In contrast, suicidal ideation is generally brought on by severe psychological pain where the person cannot enjoy life or see that things may be better in the future. The term “suicide” implies “self-destruction” and the act is often self-violent and often painful. Suicide cuts a life significantly shorter than PAD.
2. In PAD, the patient facing imminent death often experiences intensified emotional bonds with loved ones and develop a deeper meaning of life as theirs begins to come to an end. Unlike suicide, most people who die by PAD, die surrounded by loved ones. Where as a person who dies by suicide generally dies alone and is often experiencing a sense of loneliness, isolation, and loss of meaning at the time of their death.
3. Suicide is more common among people with a mental health condition and can be a complex byproduct of impaired thinking, cognitive distortion, impaired problem-solving, anxiety, agitation, personality disorders, and/or helplessness and hopelessness.
In contrast, if there is a question whether the patient who has a terminal illness may be experiencing a mental health condition that is affecting their decision to end their life, a psychologist or psychiatrist is required to evaluate the patient. If it is determined that the patient is in fact being influenced by a mental health condition, such as depression, they are ineligible by law for PAD.
4. The legal status and consequences of the two acts are different.

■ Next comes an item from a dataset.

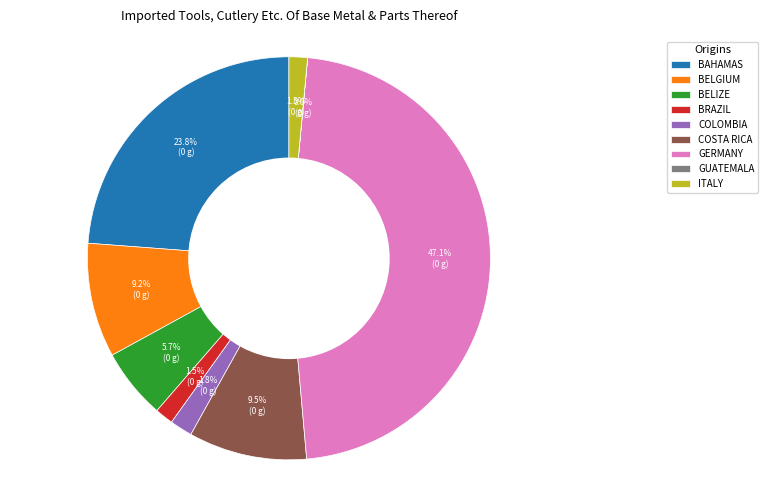

How much of the chart is everything except BRAZIL?

98.5%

In the U.S., the statutes in the states that recognize “End of Life Options” or “Death with Dignity” laws assert that such death “shall not, for any purpose, constitute suicide, assisted suicide, mercy killing, or homicide under the law.” Deaths under these laws are not recorded as suicide on the death certificates, but as death from the underlying terminal condition. Therefore, the terms “physician aided suicide” or “medical assisted suicide” should be deleted from use.

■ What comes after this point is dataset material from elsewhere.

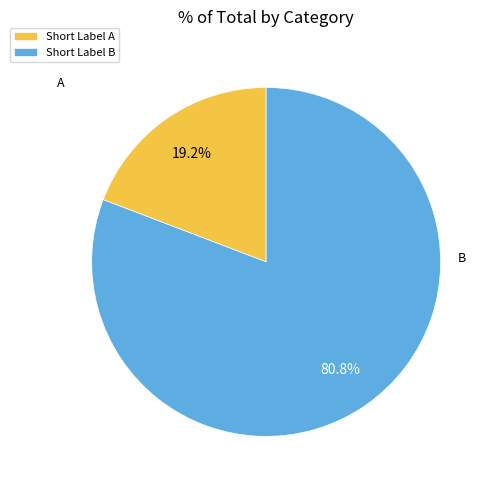

How many slices are in this pie chart?

2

In addition, physician aid in dying does not incur the same substantial forensic costs as a suicide death investigation does, due to the amount of physician documentation required during the process.

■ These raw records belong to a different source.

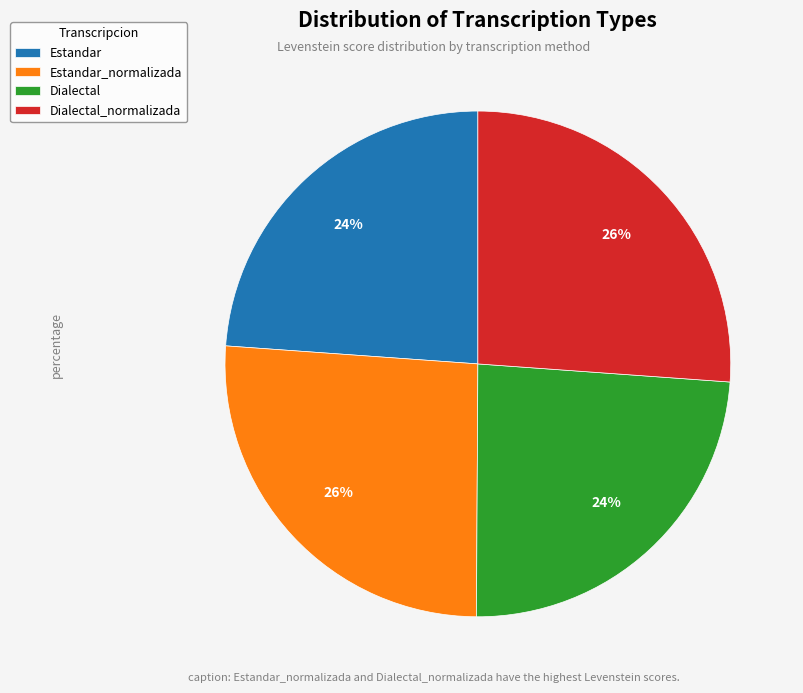

Does Dialectal account for over 50% of the chart?

No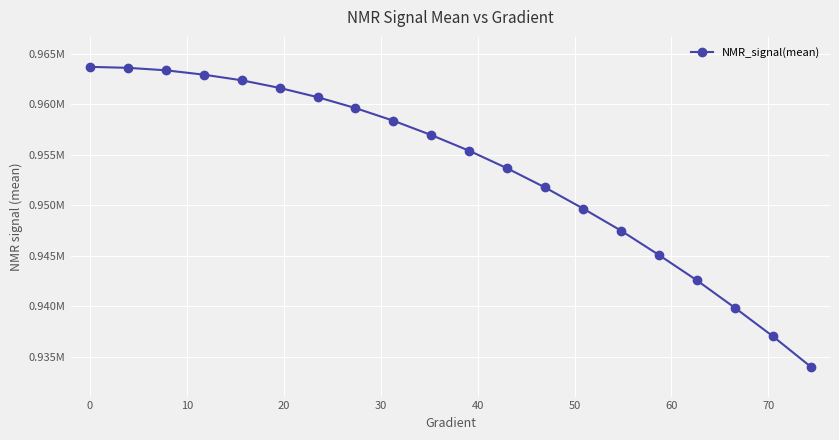

Is this an area chart (filled region under the line)?

No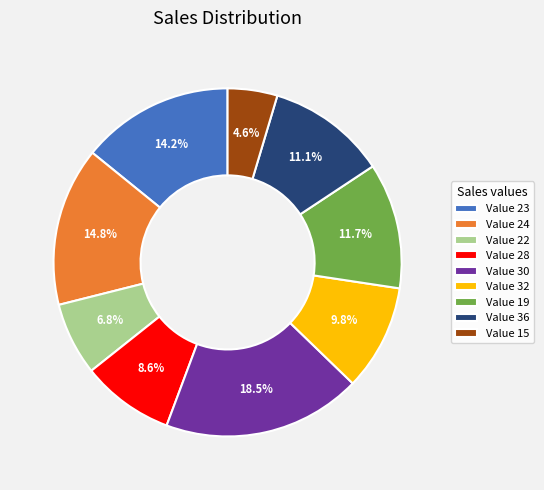

Which has a higher value, Value 19 or Value 36?

Value 19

5. According to studies in Oregon and Netherlands, the impact of PAD on the bereaved tends to be less severe than in other deaths, including suicide. Suicide loss survivors however, have a high risk for complicated grief, post-traumatic stress disorder, and are at an increased risk for suicide themselves.
6. Death by suicide is still widely stigmatized and misunderstood by the general population, leaving a considerable burden for those left behind. In contrast, in communities where the Death with Dignity Act is legalized, it is widely accepted within the community and society at large.
In conclusion, suicide and physician aid in dying are conceptually, medically, and legally a different phenomenon with an uncertain amount of overlap between the two. The American Association for Suicidology and The Kim Foundation are dedicated to preventing suicide, which has no bearing on physician aid in dying or medical aid in dying.
Jill Hamilton, Senior Project Coordinator, The Kim Foundation
Jill Hamilton has been a Project Coordinator at The Kim Foundation since 2014. She graduated with a Bachelor’s Degree in Journalism and a Speech Communication Minor from The University of Nebraska at Omaha in 2009. Since working at the foundation, she has become an active member of the Nebraska State Suicide Prevention Coalition and The Metro Area Suicide Prevention Coalition, Nebraska LOSS Advisory Committee, The Early Childhood Mental Health Coalition, is Chair of the Nebraska LOSS Teams Conference Planning Committee, and serves as the Outreach Coordinator for the Metro Area LOSS Team.